Relationship among the HLA–DRB1 shared epitope, smoking, and rheumatoid factor production in rheumatoid arthritis
Article first published online: 12 AUG 2002
Copyright © 2002 by the American College of Rheumatology
Arthritis Care & Research
Volume 47, Issue 4, pages 403–407, 15 August 2002
How to Cite
Mattey, D. L., Dawes, P. T., Clarke, S., Fisher, J., Brownfield, A., Thomson, W., Haajeer, A. H. and Ollier, W. E. R. (2002), Relationship among the HLA–DRB1 shared epitope, smoking, and rheumatoid factor production in rheumatoid arthritis. Arthritis & Rheumatism, 47: 403–407. doi: 10.1002/art.10514
- Issue published online: 12 AUG 2002
- Article first published online: 12 AUG 2002
- Manuscript Accepted: 18 JAN 2002
- Manuscript Received: 10 NOV 2001
- Arthritis Research Campaign
- Haywood Rheumatism Research and Development Foundation
- European Commission. Grant Number: BMH4-CT-0396
- Rheumatoid arthritis;
- Rheumatoid factor;
- Shared epitope
Rheumatoid factor (RF) production in rheumatoid arthritis (RA) is generally associated with more severe disease. In some studies, RF production has been associated with carriage of HLA–DRB1 alleles encoding the RA-associated shared epitope (SE). Patients who smoke are also more likely to be RF positive. In this study, we investigated whether the association between RF production and smoking was influenced by carriage of the SE.
The smoking histories of 371 RA patients attending a hospital clinic were recorded. RF levels and SE status were determined for every patient, and the associations between the SE, smoking, and RF production were examined. HLA–DRB1 typing was performed using polymerase chain reaction. Results were analyzed using chi-square tests and logistic regression analysis.
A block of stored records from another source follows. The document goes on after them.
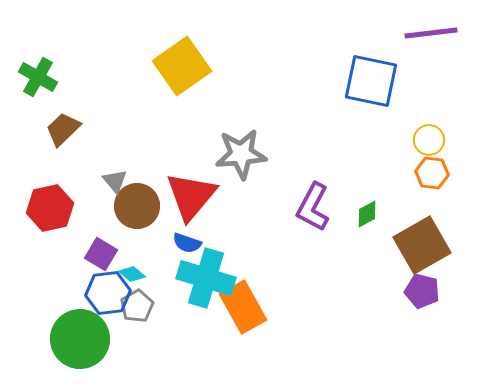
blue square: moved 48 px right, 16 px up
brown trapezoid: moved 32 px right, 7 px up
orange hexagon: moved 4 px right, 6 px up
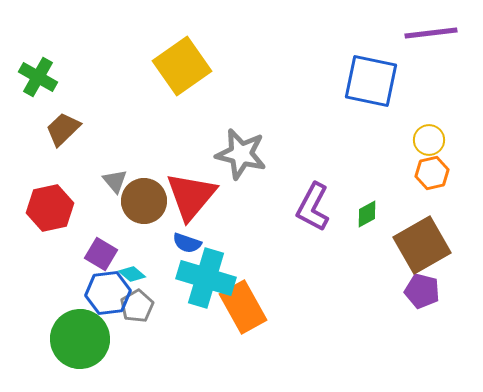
gray star: rotated 18 degrees clockwise
orange hexagon: rotated 20 degrees counterclockwise
brown circle: moved 7 px right, 5 px up
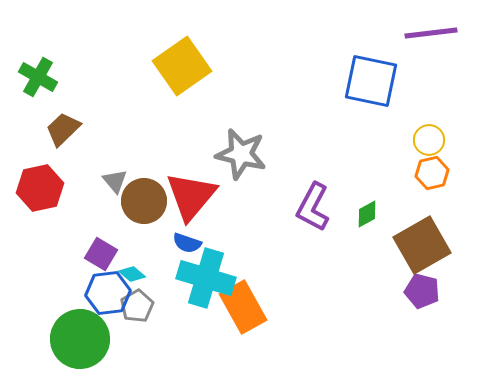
red hexagon: moved 10 px left, 20 px up
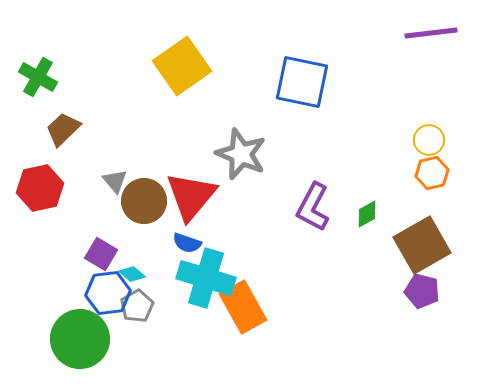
blue square: moved 69 px left, 1 px down
gray star: rotated 9 degrees clockwise
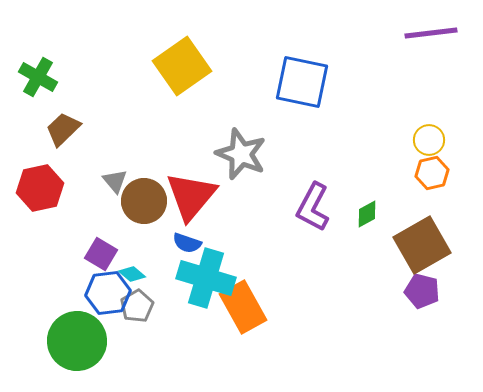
green circle: moved 3 px left, 2 px down
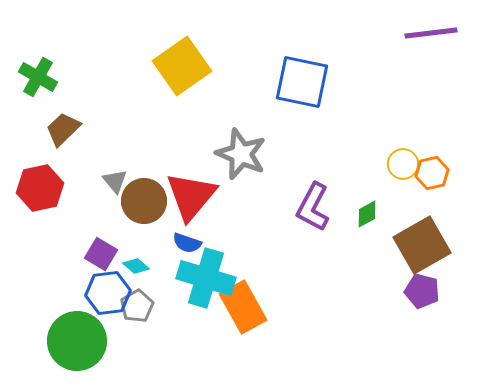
yellow circle: moved 26 px left, 24 px down
cyan diamond: moved 4 px right, 8 px up
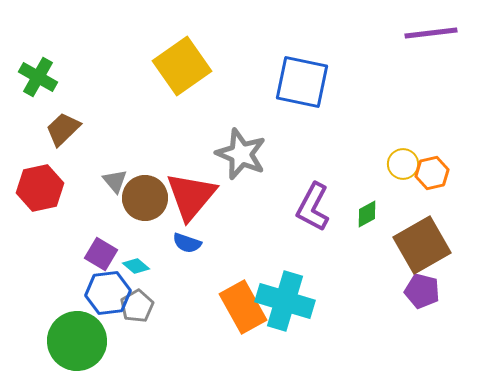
brown circle: moved 1 px right, 3 px up
cyan cross: moved 79 px right, 23 px down
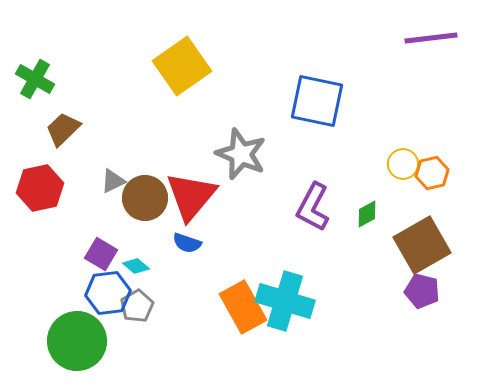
purple line: moved 5 px down
green cross: moved 3 px left, 2 px down
blue square: moved 15 px right, 19 px down
gray triangle: moved 2 px left; rotated 44 degrees clockwise
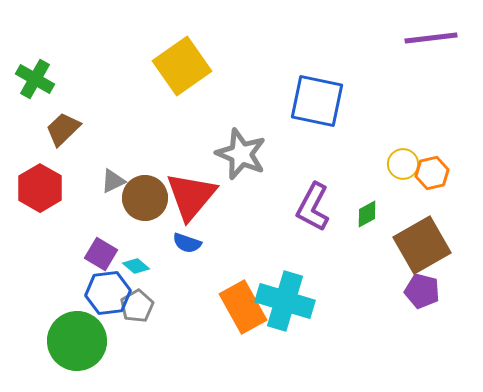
red hexagon: rotated 18 degrees counterclockwise
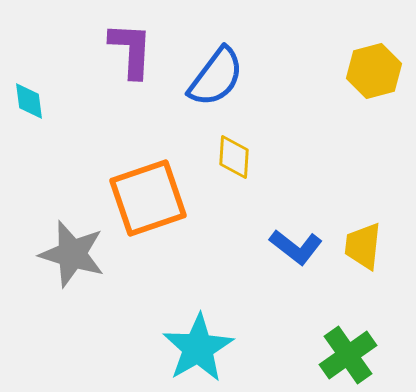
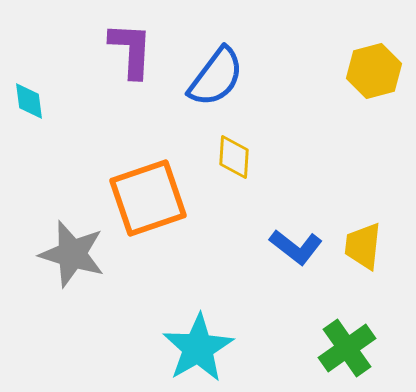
green cross: moved 1 px left, 7 px up
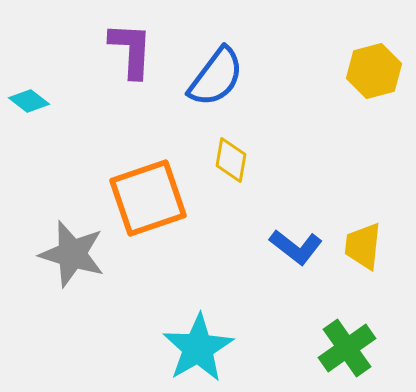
cyan diamond: rotated 45 degrees counterclockwise
yellow diamond: moved 3 px left, 3 px down; rotated 6 degrees clockwise
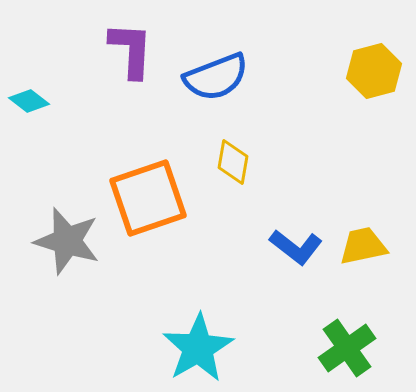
blue semicircle: rotated 32 degrees clockwise
yellow diamond: moved 2 px right, 2 px down
yellow trapezoid: rotated 72 degrees clockwise
gray star: moved 5 px left, 13 px up
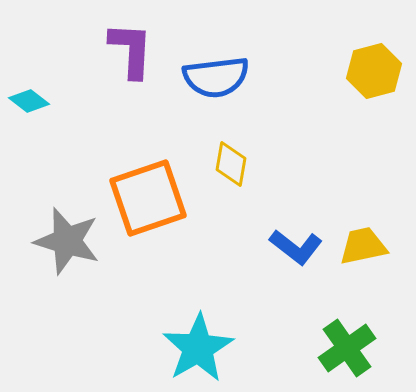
blue semicircle: rotated 14 degrees clockwise
yellow diamond: moved 2 px left, 2 px down
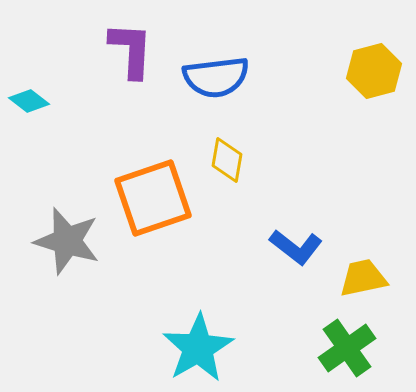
yellow diamond: moved 4 px left, 4 px up
orange square: moved 5 px right
yellow trapezoid: moved 32 px down
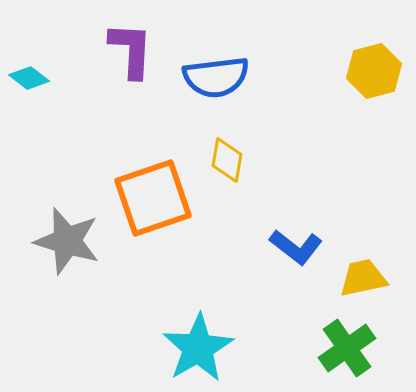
cyan diamond: moved 23 px up
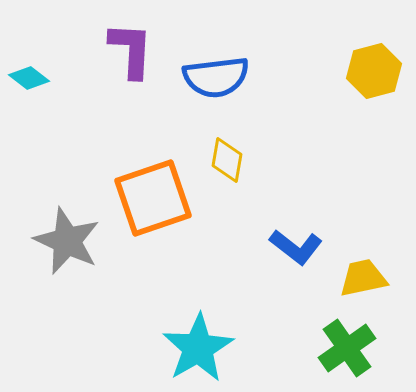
gray star: rotated 8 degrees clockwise
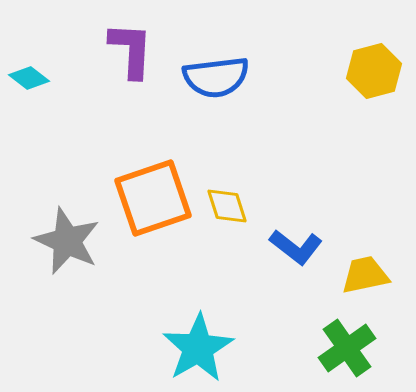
yellow diamond: moved 46 px down; rotated 27 degrees counterclockwise
yellow trapezoid: moved 2 px right, 3 px up
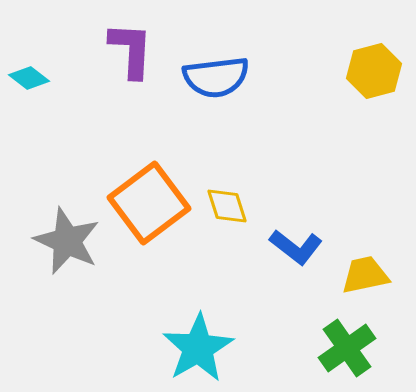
orange square: moved 4 px left, 5 px down; rotated 18 degrees counterclockwise
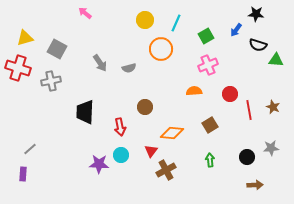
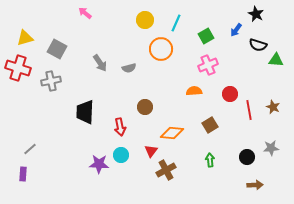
black star: rotated 21 degrees clockwise
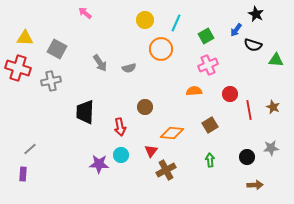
yellow triangle: rotated 18 degrees clockwise
black semicircle: moved 5 px left
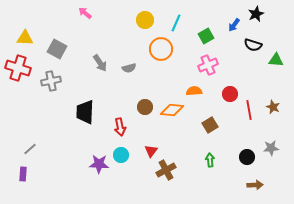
black star: rotated 21 degrees clockwise
blue arrow: moved 2 px left, 5 px up
orange diamond: moved 23 px up
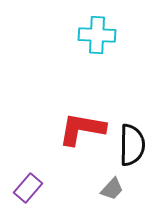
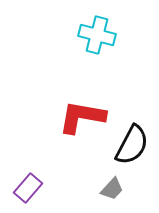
cyan cross: rotated 12 degrees clockwise
red L-shape: moved 12 px up
black semicircle: rotated 27 degrees clockwise
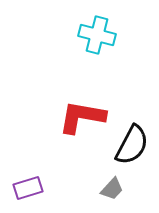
purple rectangle: rotated 32 degrees clockwise
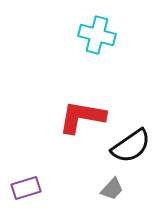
black semicircle: moved 1 px left, 1 px down; rotated 27 degrees clockwise
purple rectangle: moved 2 px left
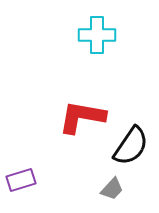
cyan cross: rotated 15 degrees counterclockwise
black semicircle: rotated 21 degrees counterclockwise
purple rectangle: moved 5 px left, 8 px up
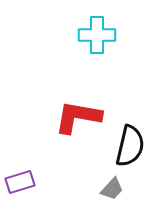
red L-shape: moved 4 px left
black semicircle: moved 1 px left; rotated 21 degrees counterclockwise
purple rectangle: moved 1 px left, 2 px down
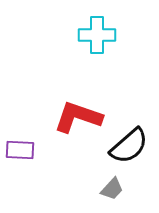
red L-shape: rotated 9 degrees clockwise
black semicircle: moved 1 px left; rotated 36 degrees clockwise
purple rectangle: moved 32 px up; rotated 20 degrees clockwise
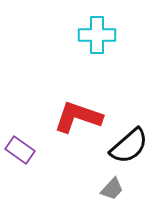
purple rectangle: rotated 32 degrees clockwise
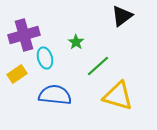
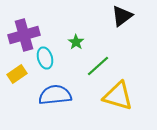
blue semicircle: rotated 12 degrees counterclockwise
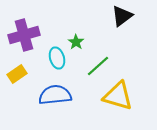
cyan ellipse: moved 12 px right
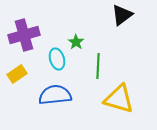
black triangle: moved 1 px up
cyan ellipse: moved 1 px down
green line: rotated 45 degrees counterclockwise
yellow triangle: moved 1 px right, 3 px down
Patients who had ever smoked were significantly more likely to be RF positive than nonsmokers (odds ratio 2.2, P < 0.0001). This remained significant (P = 0.003) after correction for age, sex, and disease duration in a logistic regression model. An association was also found between RF positivity and carriage of the SE (P = 0.03, after correction for age, sex, and disease duration), but significance was reduced or lost after correction for previous or current smoking (P = 0.05 and 0.09, respectively). Examination of the major SE phenotypes in this RA population by multivariate logistic regression analysis revealed that only DRB1*0401 was associated with RF positivity, and that this was independent of the influence of smoking.
Our data confirm that RF production in RA patients is associated with smoking. This does not appear to depend on an HLA–DR-restricted immune response. The association of the SE with RF positivity is primarily due to HLA–DRB1*0401. This appears to be independent of the association with smoking, although smoking further increases the likelihood of RF production in DRB1*0401 patients.